OneOcean Response Room Briefing – Edition #7

Date: 28th May 2020

The OneOcean team has been working on a weekly media analysis – the OneOcean Response Room briefing – that looks at the intersections between COVID-19 and environment content, the environment and ocean content, and ocean and COVID-19 content on both legacy and social media.

During the COVID-19 situation, it is important to understand the kind of conversations that are taking place, what is resonating with people and why, to ensure that our communication is as impactful as possible and – at the very least – does no harm in this sensitive time. 

The briefing provides recommendations and example materials which reflect the findings from our analysis. Find to follow a summary of the top-line findings of this week’s briefing, covering 18-24 May, 2020.

The full OneOcean Response Room weekly briefing and supporting analysis is available to Flotilla members. If your organisation is interested in receiving this briefing, is not a member and interested in joining, please email travis@oceanprotect.org

Summary of findings

This week, coverage at the environment, COVID-19 and ocean intersections on legacy media was relatively high in volume, but broad and somewhat scattered in topic. There was a continuation of previous themes covered regularly in this briefing, for example economic recovery and environmental protection, and a re-emergence of strands that had previously appeared to have come to a close, such as the positive impact of lockdown on nature. Discussions on environmental protection within economic recovery were still present, however there was no notable evidence of the ‘people versus planet’ framing strengthening.

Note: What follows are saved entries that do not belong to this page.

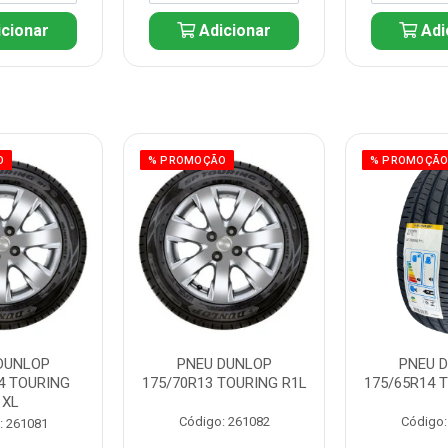
cionar
Adicionar
Adi
O
% PROMOÇÃO
% PROMOÇÃ
DUNLOP
PNEU DUNLOP
PNEU 
4 TOURING
175/70R13 TOURING R1L
175/65R14 
1XL
Código: 261082
Código:
: 261081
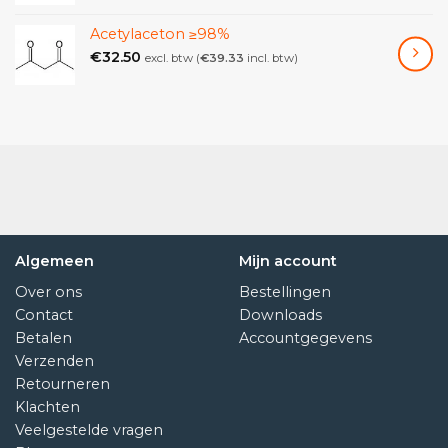
Acetylaceton ≥98%
€
32.50
excl. btw (
€
39.33
incl. btw)
Algemeen
Mijn account
Over ons
Bestellingen
Contact
Downloads
Betalen
Accountgegevens
Verzenden
Retourneren
Klachten
Veelgestelde vragen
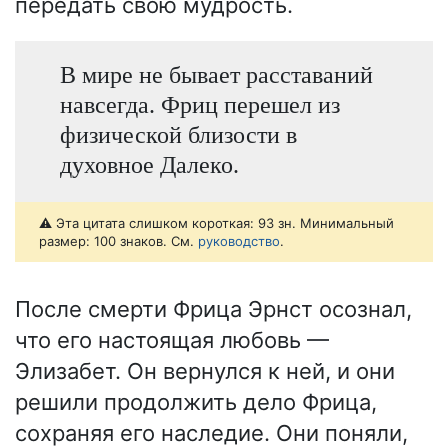
передать свою мудрость.
В мире не бывает расставаний
навсегда. Фриц перешел из
физической близости в
духовное Далеко.
⚠️ Эта цитата слишком короткая: 93 зн. Минимальный
размер: 100 знаков. См.
руководство
.
После смерти Фрица Эрнст осознал,
что его настоящая любовь —
Элизабет. Он вернулся к ней, и они
решили продолжить дело Фрица,
сохраняя его наследие. Они поняли,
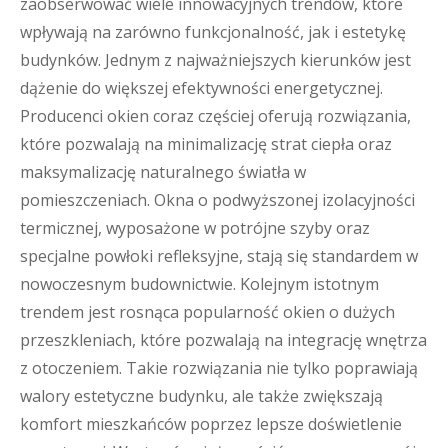
zaobserwować wiele innowacyjnych trendów, które
wpływają na zarówno funkcjonalność, jak i estetykę
budynków. Jednym z najważniejszych kierunków jest
dążenie do większej efektywności energetycznej.
Producenci okien coraz częściej oferują rozwiązania,
które pozwalają na minimalizację strat ciepła oraz
maksymalizację naturalnego światła w
pomieszczeniach. Okna o podwyższonej izolacyjności
termicznej, wyposażone w potrójne szyby oraz
specjalne powłoki refleksyjne, stają się standardem w
nowoczesnym budownictwie. Kolejnym istotnym
trendem jest rosnąca popularność okien o dużych
przeszkleniach, które pozwalają na integrację wnętrza
z otoczeniem. Takie rozwiązania nie tylko poprawiają
walory estetyczne budynku, ale także zwiększają
komfort mieszkańców poprzez lepsze doświetlenie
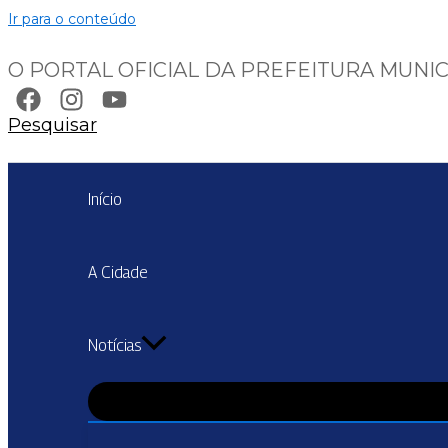
Ir para o conteúdo
O PORTAL OFICIAL DA PREFEITURA MUNIC
Pesquisar
Início
A Cidade
Notícias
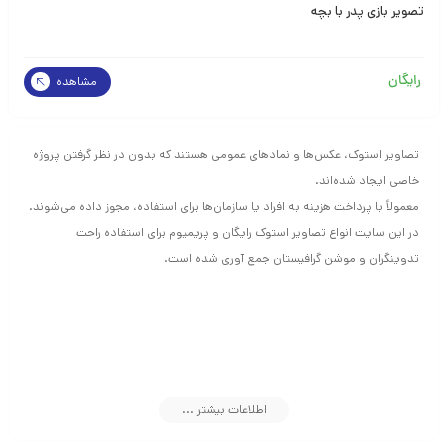
تصویر بازی پدر با بچه
رایگان
مشاهده
تصاویر استوک، عکس‌ها و نمادهای عمومی هستند که بدون در نظر گرفتن پروژه
خاصی ایجاد شده‌اند.
معمولاً با پرداخت هزینه به افراد یا سازمان‌ها برای استفاده، مجوز داده می‌شوند.
در این سایت انواع تصاویر استوک رایگان و پریمیوم برای استفاده راحت
تدوینگران و موشن گرافیستان جمع آوری شده است.
اطلاعات بیشتر ...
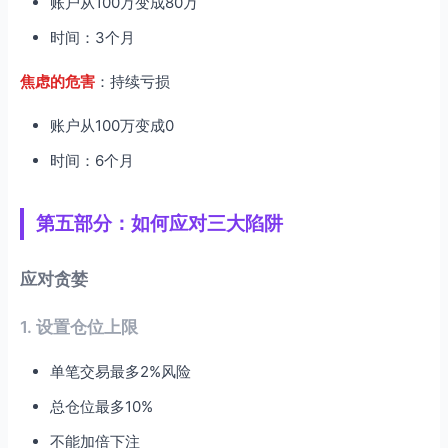
账户从100万变成80万
时间：3个月
焦虑的危害
：持续亏损
账户从100万变成0
时间：6个月
第五部分：如何应对三大陷阱
应对贪婪
1. 设置仓位上限
单笔交易最多2%风险
总仓位最多10%
不能加倍下注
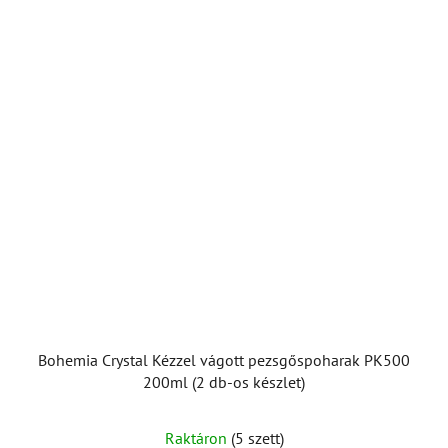
Bohemia Crystal Kézzel vágott pezsgőspoharak PK500
200ml (2 db-os készlet)
Raktáron
(5 szett)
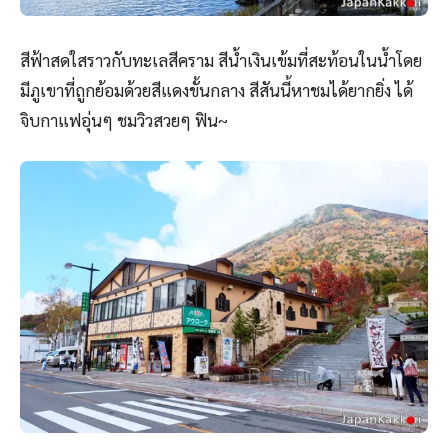
สีฟ้าสดใสราวกับทะเลสีคราม สีน้ำเงินเข้มที่สะท้อนในน้ำโดย
มีภูเขาที่ถูกย้อมด้วยสีแดงขั้นกลาง สีสันนี้หาชมได้ยากยิ่ง ได้
จิบกาแฟอุ่นๆ ชมวิวสวยๆ ฟิน~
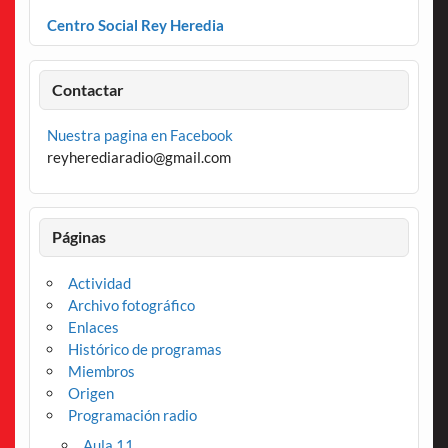
Centro Social Rey Heredia
Contactar
Nuestra pagina en Facebook
reyherediaradio@gmail.com
Páginas
Actividad
Archivo fotográfico
Enlaces
Histórico de programas
Miembros
Origen
Programación radio
Aula 11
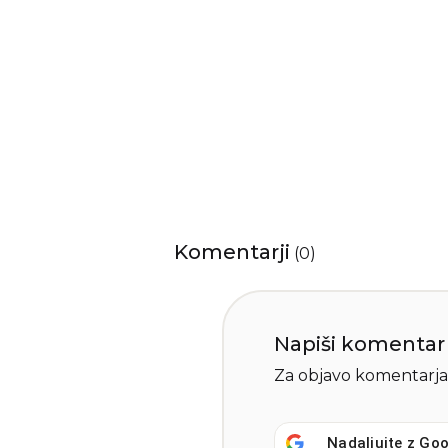
Komentarji
(
0
)
Napiši komentar
Za objavo komentarja
Nadaljujte z
Goo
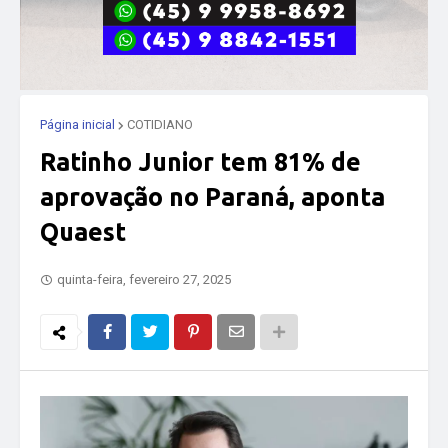
Página inicial
COTIDIANO
Ratinho Junior tem 81% de
aprovação no Paraná, aponta
Quaest
quinta-feira, fevereiro 27, 2025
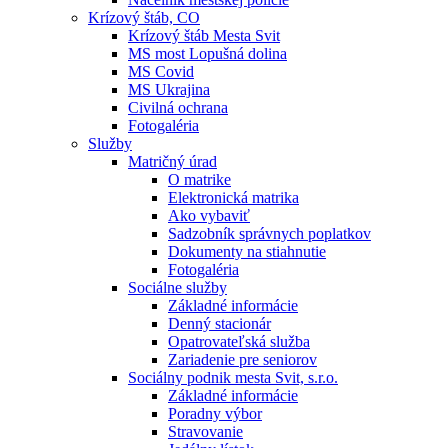
Krízový štáb, CO
Krízový štáb Mesta Svit
MS most Lopušná dolina
MS Covid
MS Ukrajina
Civilná ochrana
Fotogaléria
Služby
Matričný úrad
O matrike
Elektronická matrika
Ako vybaviť
Sadzobník správnych poplatkov
Dokumenty na stiahnutie
Fotogaléria
Sociálne služby
Základné informácie
Denný stacionár
Opatrovateľská služba
Zariadenie pre seniorov
Sociálny podnik mesta Svit, s.r.o.
Základné informácie
Poradny výbor
Stravovanie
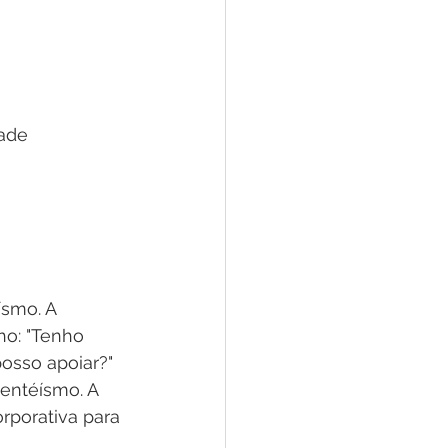
dade
smo. A 
o: "Tenho 
osso apoiar?"
entéísmo. A 
rporativa para 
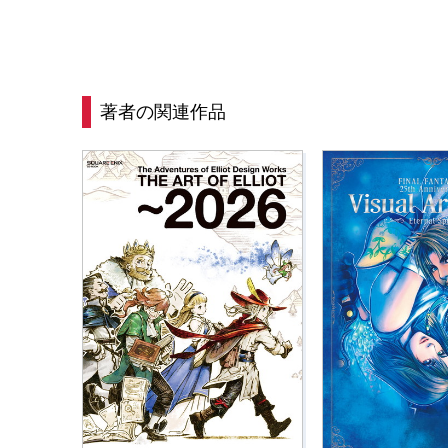
著者の関連作品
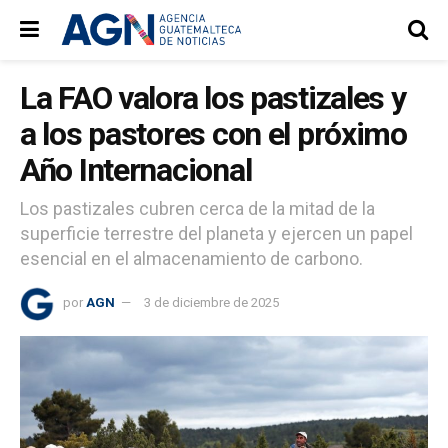
La FAO valora los pastizales y
a los pastores con el próximo
Año Internacional
Los pastizales cubren cerca de la mitad de la
superficie terrestre del planeta y ejercen un papel
esencial en el almacenamiento de carbono.
por
AGN
3 de diciembre de 2025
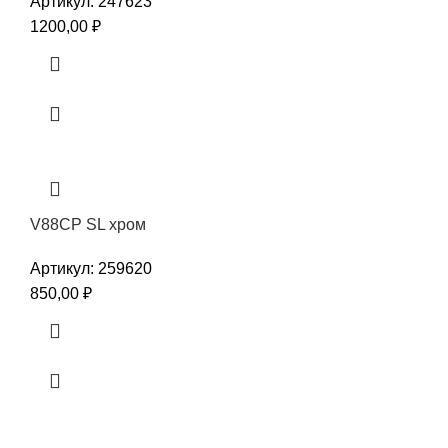
Артикул:
247623
1200,00
₽
V88CP SL хром
Артикул:
259620
850,00
₽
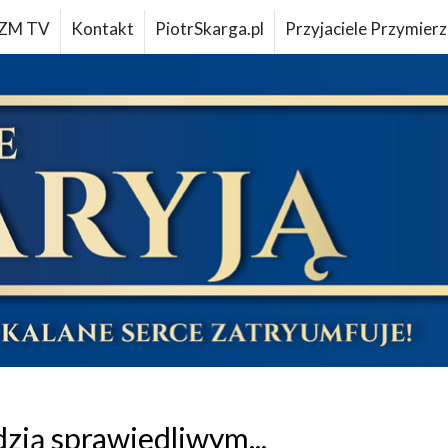
ZM TV
Kontakt
PiotrSkarga.pl
Przyjaciele Przymierz
dzią sprawiedliwym...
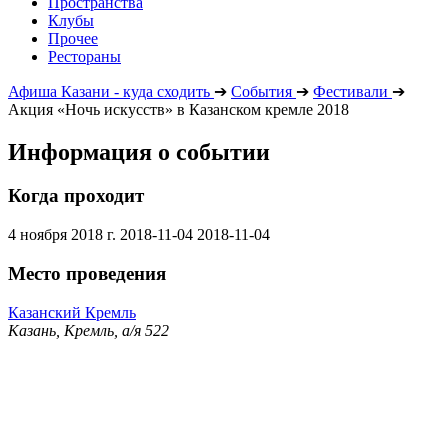
Пространства
Клубы
Прочее
Рестораны
Афиша Казани - куда сходить
➔
События
➔
Фестивали
➔
Акция «Ночь искусств» в Казанском кремле 2018
Информация о событии
Когда проходит
4 ноября 2018 г.
2018-11-04
2018-11-04
Место проведения
Казанский Кремль
Казань, Кремль, а/я 522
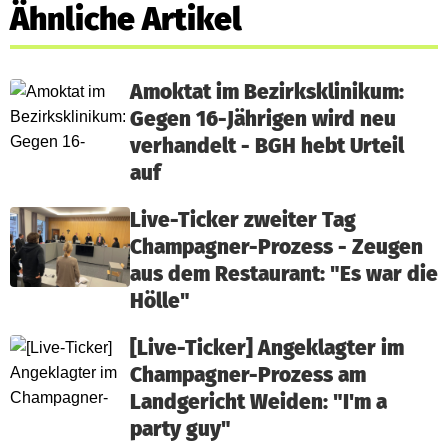
Ähnliche Artikel
Amoktat im Bezirksklinikum:
Gegen 16-Jährigen wird neu
verhandelt - BGH hebt Urteil
auf
Live-Ticker zweiter Tag
Champagner-Prozess - Zeugen
aus dem Restaurant: "Es war die
Hölle"
[Live-Ticker] Angeklagter im
Champagner-Prozess am
Landgericht Weiden: "I'm a
party guy"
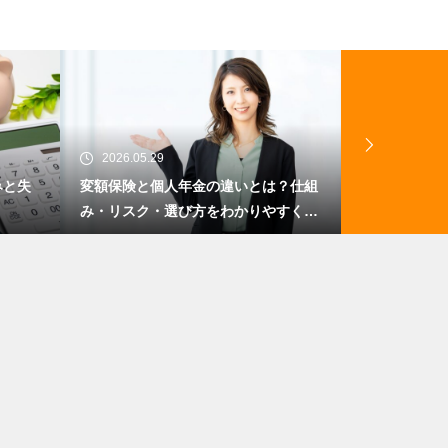
2026.05.29
2026.05.20
みと失
変額保険と個人年金の違いとは？仕組
国内旅行保険
み・リスク・選び方をわかりやすく解
方と補償内容
説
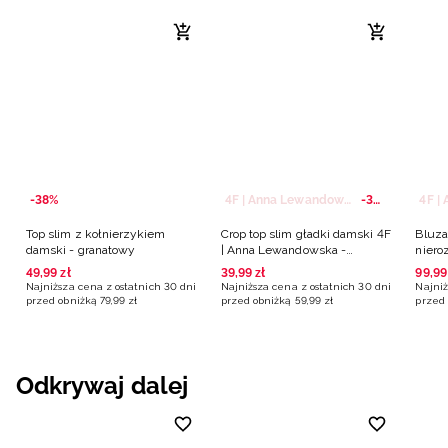
-38%
4F | Anna Lewandowska
-33%
Top slim z kołnierzykiem
Crop top slim gładki damski 4F
Bluza
damski - granatowy
| Anna Lewandowska -
niero
brązowy
damsk
49
,
99
zł
39
,
99
zł
99
,
99
Lewan
Najniższa cena z ostatnich 30 dni
Najniższa cena z ostatnich 30 dni
Najniż
przed obniżką
79
,
99
zł
przed obniżką
59
,
99
zł
przed 
Odkrywaj dalej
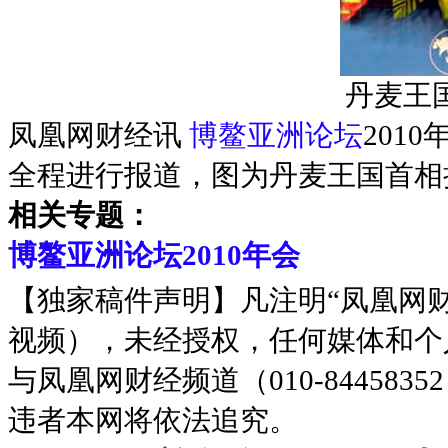
丹麦王
凤凰网财经讯
博鳌亚洲论坛
201
全程进行报道，图为丹麦王国首相
相关专题：
博鳌亚洲论坛2010年会
【独家稿件声明】凡注明“凤凰网
视频），未经授权，任何媒体和个
与凤凰网财经频道（010-8445
违者本网将依法追究。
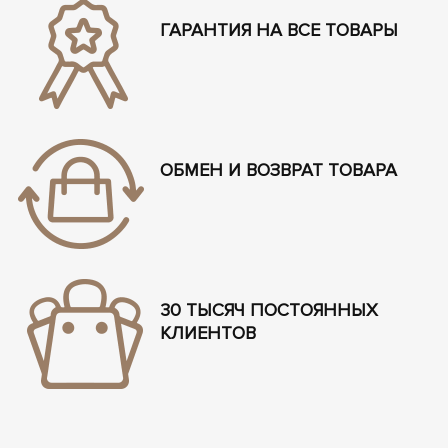
ГАРАНТИЯ НА ВСЕ ТОВАРЫ
ОБМЕН И ВОЗВРАТ ТОВАРА
30 ТЫСЯЧ ПОСТОЯННЫХ
КЛИЕНТОВ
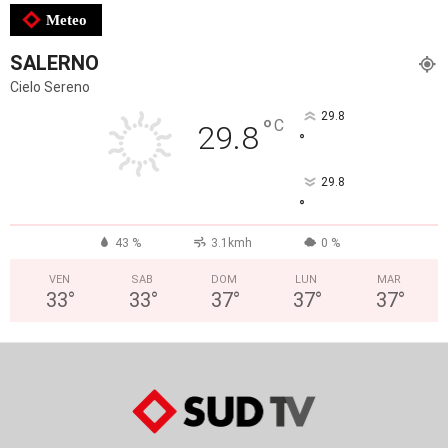
Meteo
SALERNO
Cielo Sereno
29.8
°
C
29.8
°
29.8
°
43 %
3.1kmh
0 %
VEN
SAB
DOM
LUN
MAR
33
°
33
°
37
°
37
°
37
°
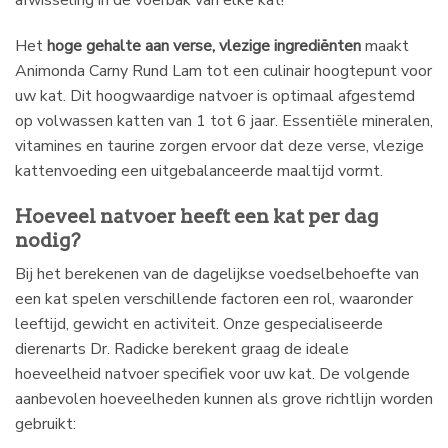
afwisseling in de voerbak van elke kat!
Het
hoge gehalte aan verse, vlezige ingrediënten
maakt
Animonda Carny Rund Lam tot een culinair hoogtepunt voor
uw kat. Dit hoogwaardige natvoer is optimaal afgestemd
op volwassen katten van 1 tot 6 jaar. Essentiële mineralen,
vitamines en taurine zorgen ervoor dat deze verse, vlezige
kattenvoeding een uitgebalanceerde maaltijd vormt.
Hoeveel natvoer heeft een kat per dag
nodig?
Bij het berekenen van de dagelijkse voedselbehoefte van
een kat spelen verschillende factoren een rol, waaronder
leeftijd, gewicht en activiteit. Onze gespecialiseerde
dierenarts Dr. Radicke berekent graag de ideale
hoeveelheid natvoer specifiek voor uw kat. De volgende
aanbevolen hoeveelheden kunnen als grove richtlijn worden
gebruikt:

With an apparent absence of ‘new news’, think-piece formats were particularly popular this week. We also saw scientists and expert voices featured widely in discussions, across multiple strands of coverage. Climate change was a strong theme at the COVID-19 / environment intersection.

On social media, climate change carried across as a theme from legacy media coverage, with some focus on CO2 levels during lockdown. There appeared to be less content around ‘missing nature’ and natural environments this week, but with animal content still performing well.